- **SOURCE DATA**:
◆ ◆ ◆ ◆ ◆

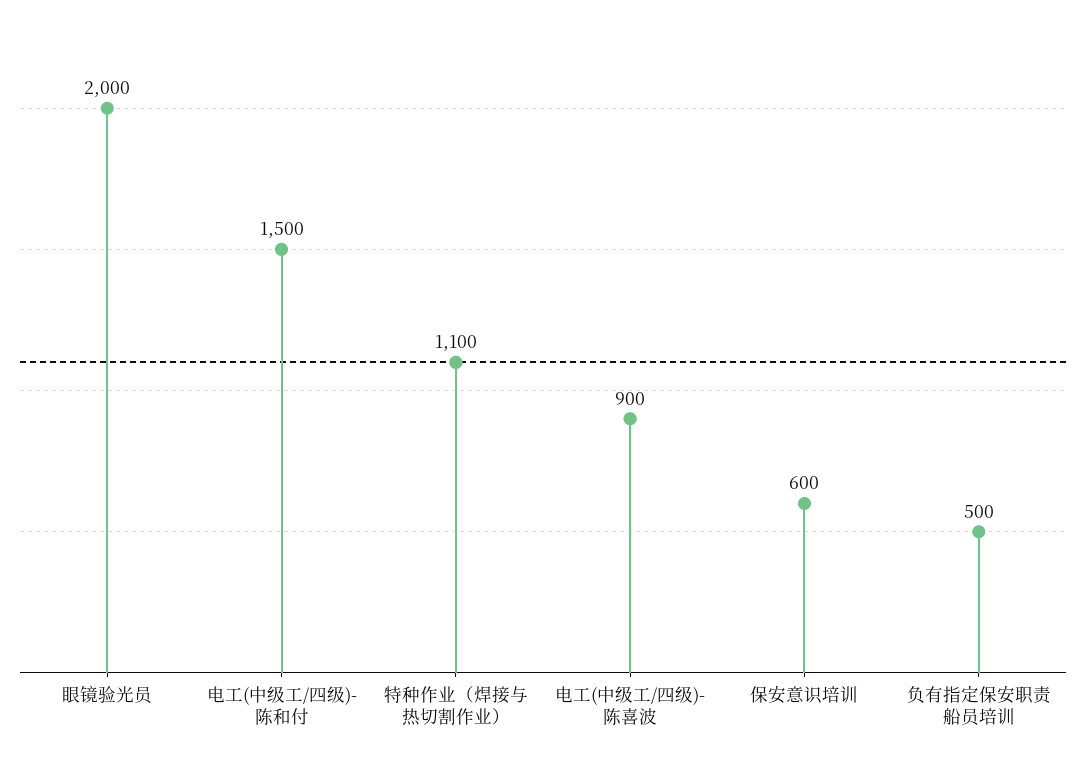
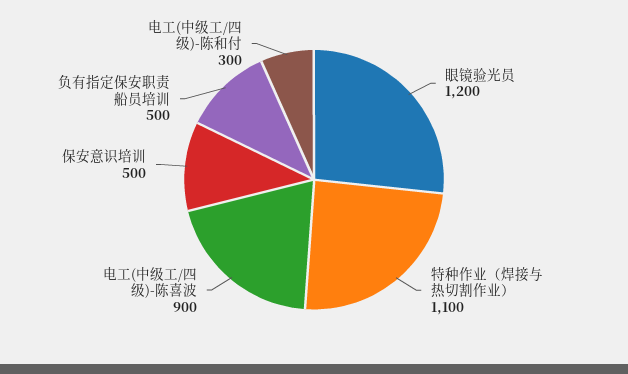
眼镜验光员: 2000 -> 1200
电工(中级工/四级)-陈和付: 1500 -> 300
保安意识培训: 600 -> 500

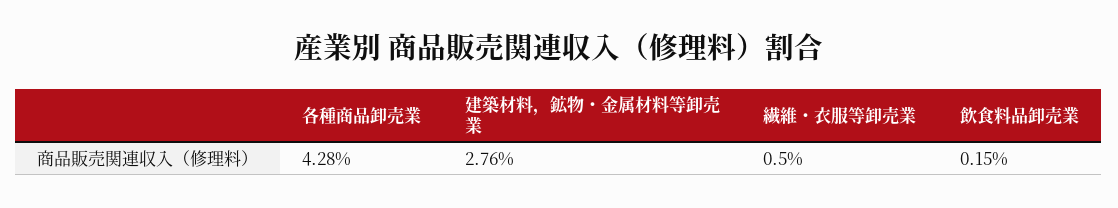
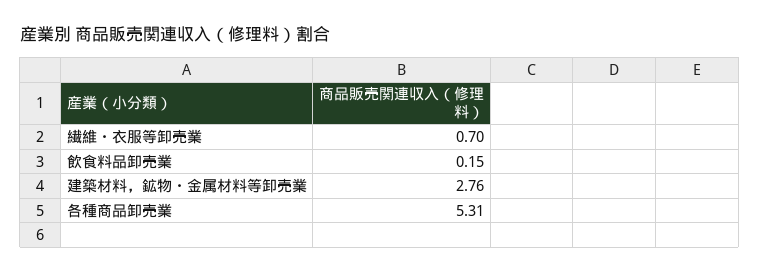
各種商品卸売業: 4.28 -> 5.31
繊維・衣服等卸売業: 0.5 -> 0.7

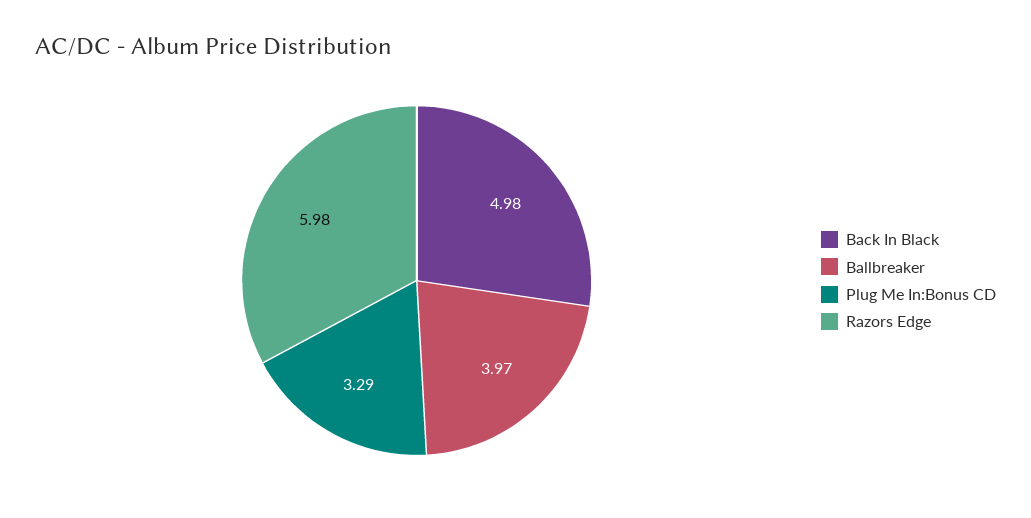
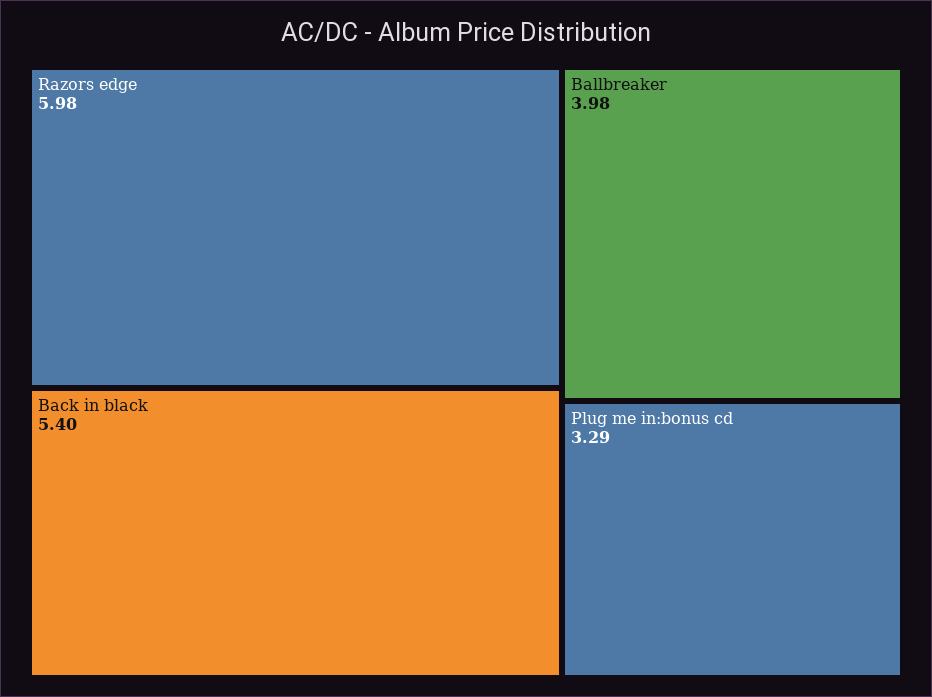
Back In Black: 4.98 -> 5.4
Ballbreaker: 3.97 -> 3.98

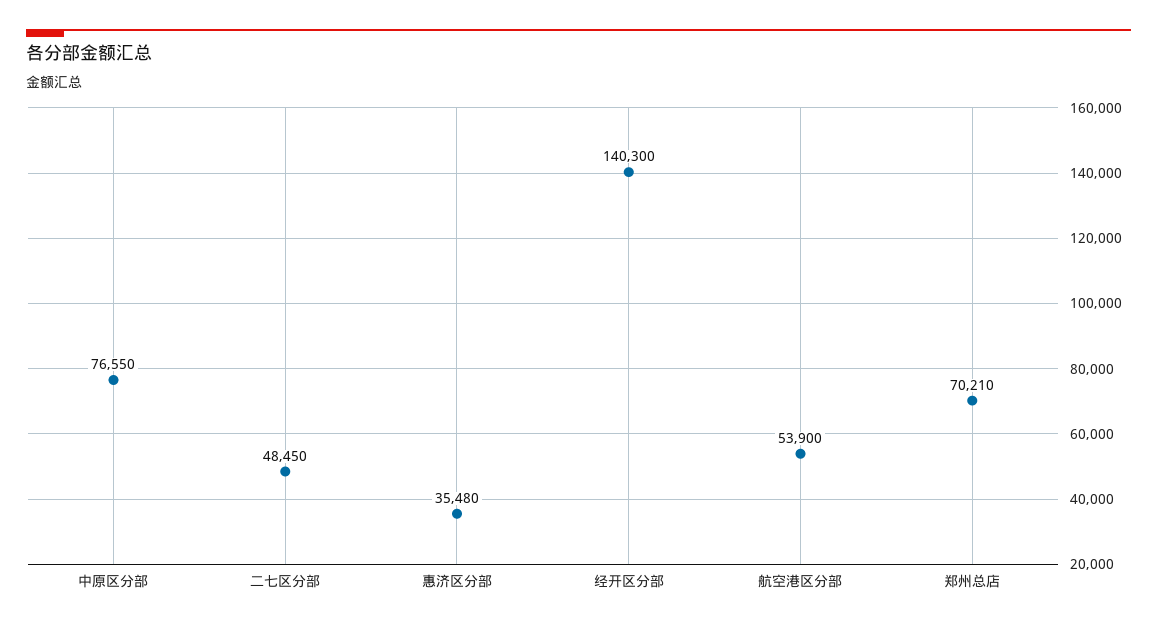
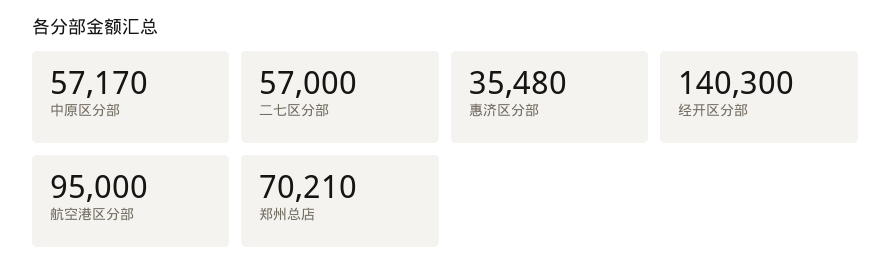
中原区分部: 76550 -> 57170
二七区分部: 48450 -> 57000
航空港区分部: 53900 -> 95000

◆ ◆ ◆ ◆ ◆

- **WHAT TO PRODUCE**: Keep pictures out and return the lines from the one containing "繊維・衣服等卸売業: 0.5 -> 0.7" through the end of the listing, both included, character for character.

- **COMPLETED EXERCISE**:
繊維・衣服等卸売業: 0.5 -> 0.7

Back In Black: 4.98 -> 5.4
Ballbreaker: 3.97 -> 3.98

中原区分部: 76550 -> 57170
二七区分部: 48450 -> 57000
航空港区分部: 53900 -> 95000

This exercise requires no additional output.